DLA Piper is actively supporting clients from a diverse range of industries as they navigate the evolving landscape of the CRA and its far-reaching compliance obligations. Our multidisciplinary team is well-positioned to guide organizations through the complexities of the CRA, ensuring that each client’s approach is tailored to their specific product portfolio, operational needs, and sector-specific risks.

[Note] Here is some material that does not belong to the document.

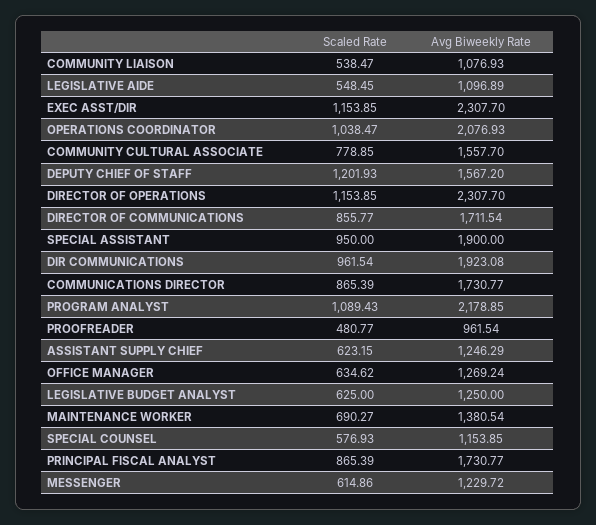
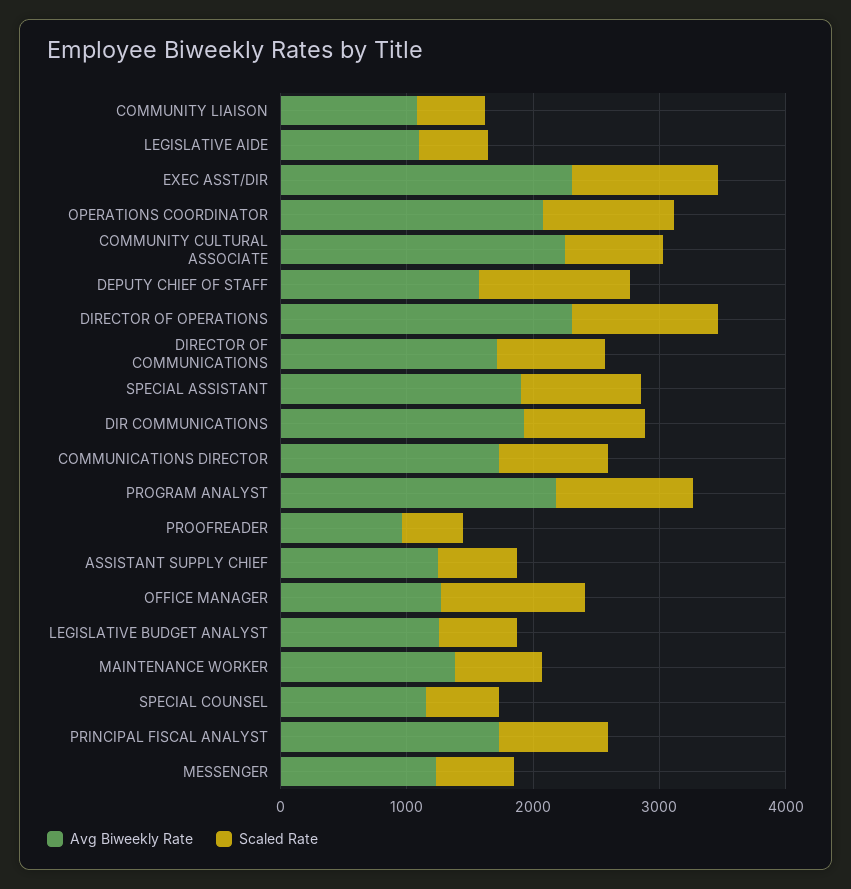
Avg Biweekly Rate, COMMUNITY CULTURAL ASSOCIATE: 1557.7 -> 2200
Scaled Rate, OFFICE MANAGER: 634.62 -> 1200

DLA Piper offers strategic recommendations to enable clients to achieve and demonstrate CRA compliance, including:

• Comprehensive Portfolio Review: We assist organizations in conducting a thorough review of their product portfolios to determine the applicability of the CRA to each product line.
• Documented Risk Assessment: Our team supports the development of risk assessments to identify relevant CRA requirements and to provide clear evidence of compliance to authorities.
• Cross-Functional Collaboration: We help establish and coordinate cross-functional teams to define support periods, develop incident response protocols, and standardize documentation practices in accordance with CRA expectations and sector best practices.
• Targeted Training: DLA Piper provides tailored training for product, engineering, and business teams on CRA requirements, incident reporting obligations, and regulatory developments to foster organization-wide understanding and readiness.
• Regulatory Alignment: We facilitate coordination between privacy, data, and AI compliance teams to ensure that regulatory strategies are harmonized and that obligations under the CRA, GDPR, Data Act, and AI Act are fully aligned.
• Ongoing Monitoring: Our experts monitor regulatory developments, including delegated acts and guidance from the European Commission and ENISA, to keep clients ahead of emerging requirements.

The CRA represents a paradigm shift in EU product regulation, with significant implications for legal risk management, product development and market strategy. In-house counsel play a critical role in ensuring cybersecurity compliance is proactive, integrated and holistic.